▶ Document section
* * * *
‘Lyle, Lyle, Crocodile’ – Fun for the Kids. Adults? Not so Much

For some reason, I have found myself thinking about “The Muppets Take Manhattan” over the past few days. I’m not sure why as, while it is very good, it does not rank as highly for me as “The Muppet Movie” or “The Great Muppet Caper” do. Perhaps it came to mind because it was one of the last Muppet movies to appeal to both kids and adults at the same time. The equivalent to that these days are Pixar movies, and yet many of them end up streaming on Disney Plus instead of being shown on the silver screen where they belong.

When it comes to family movies these days, I always hope and pray they will appeal to both kids and adults, but that is often not the case. The latest example of this is “Lyle, Lyle, Crocodile” which is based on the children’s story of the same name by Bernard Waber as well as its prequel, “The House on East 88th Street.” Apart from featuring quite the cast of actors, it also contains songs from those who wrote the music for “The Greatest Showman,” and I still remember that cinematic musical as being quite invigorating. When it comes to this movie musical, however, the kids are bound to have a fun time, but adults will find the proceedings watchable at best.

“Lyle, Lyle, Crocodile” introduces us to Hector P. Valenti (Javier Bardem), an aspiring actor and musician who looks to make it big in show business and on a show which is the equivalent of “America’s Got Talent.” We quicky learn, however, that Hector has been around this show’s tryouts quite a bit, and those involved are quick to eject him from the premises before he embarrasses himself any further.
* * * *
▶ Task requirements
Set down, word for word, the passage of the film review that begins at the words "When it comes to family" and stops after the words "watchable at best.".

▶ Provided data
* * * *
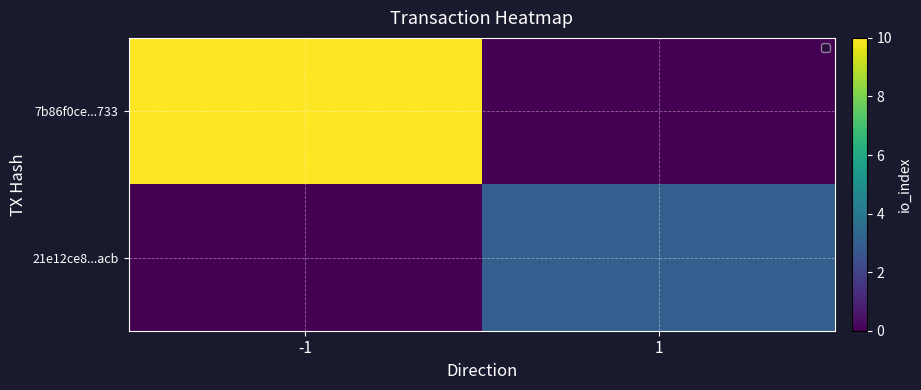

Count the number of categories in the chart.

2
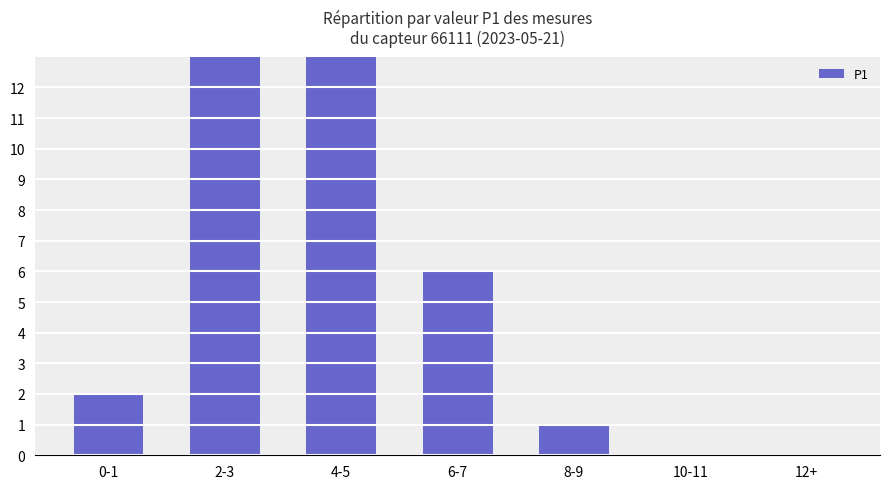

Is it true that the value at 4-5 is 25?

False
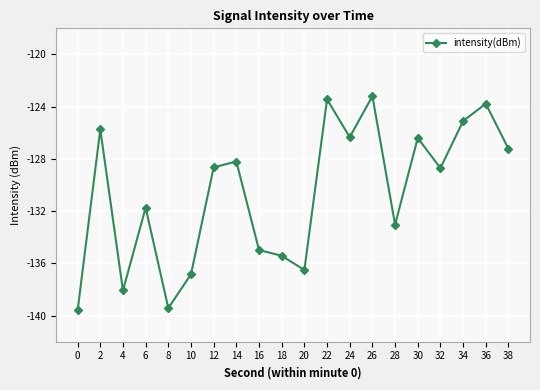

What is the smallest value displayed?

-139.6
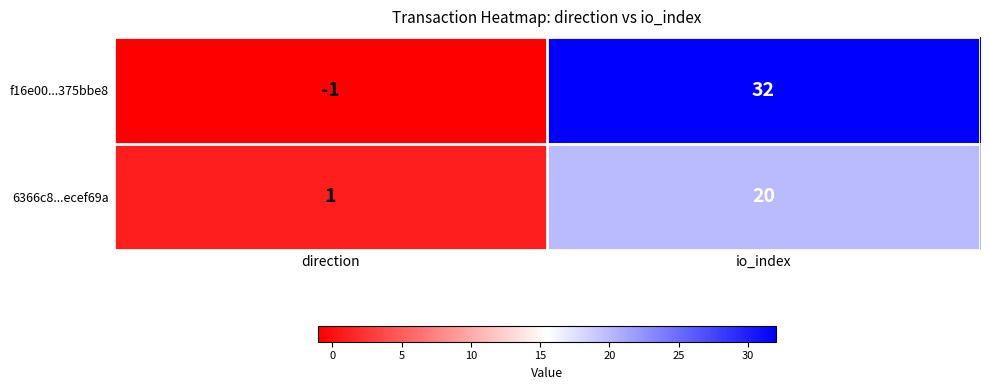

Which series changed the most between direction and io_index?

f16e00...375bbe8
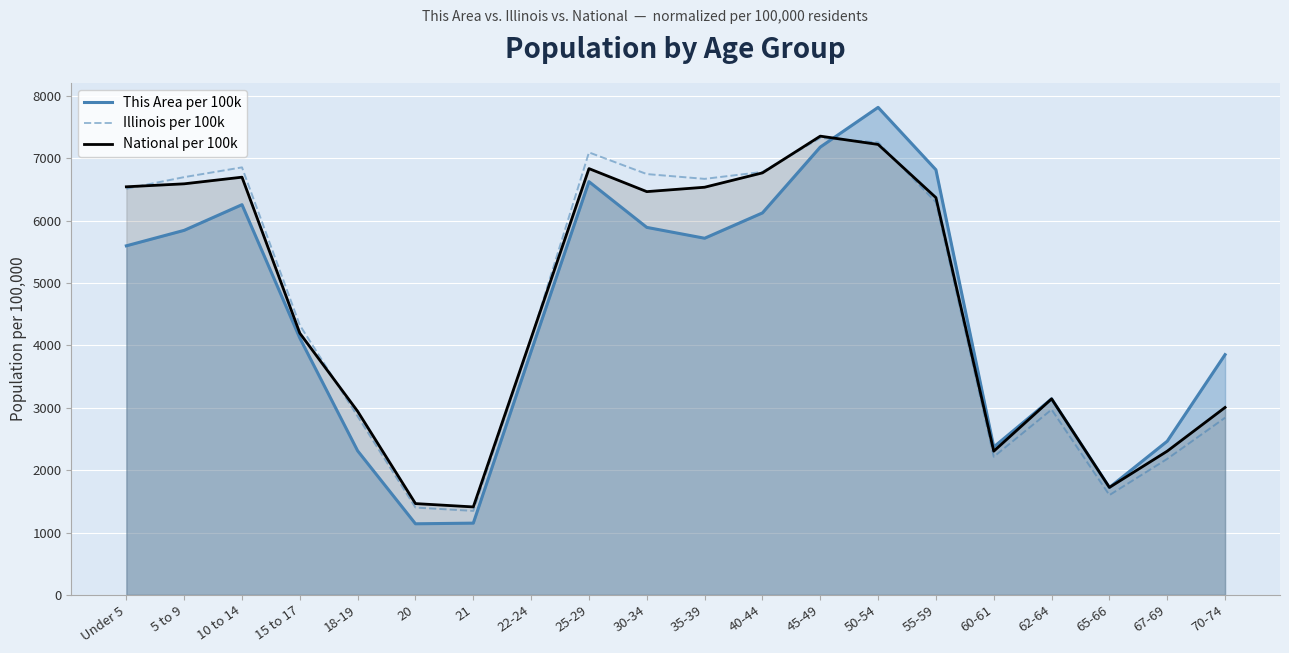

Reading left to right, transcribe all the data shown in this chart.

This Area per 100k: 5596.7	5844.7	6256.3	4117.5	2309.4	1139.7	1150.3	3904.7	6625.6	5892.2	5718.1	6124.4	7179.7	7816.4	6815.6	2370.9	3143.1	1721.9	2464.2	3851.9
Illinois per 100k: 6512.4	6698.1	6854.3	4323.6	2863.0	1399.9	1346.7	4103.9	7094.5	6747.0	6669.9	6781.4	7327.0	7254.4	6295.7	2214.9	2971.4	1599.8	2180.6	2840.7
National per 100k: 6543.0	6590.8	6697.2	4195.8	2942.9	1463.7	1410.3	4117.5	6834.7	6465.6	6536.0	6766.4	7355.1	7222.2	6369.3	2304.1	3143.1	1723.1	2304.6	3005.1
* * * *
▶ Task response
When it comes to family movies these days, I always hope and pray they will appeal to both kids and adults, but that is often not the case. The latest example of this is “Lyle, Lyle, Crocodile” which is based on the children’s story of the same name by Bernard Waber as well as its prequel, “The House on East 88th Street.” Apart from featuring quite the cast of actors, it also contains songs from those who wrote the music for “The Greatest Showman,” and I still remember that cinematic musical as being quite invigorating. When it comes to this movie musical, however, the kids are bound to have a fun time, but adults will find the proceedings watchable at best.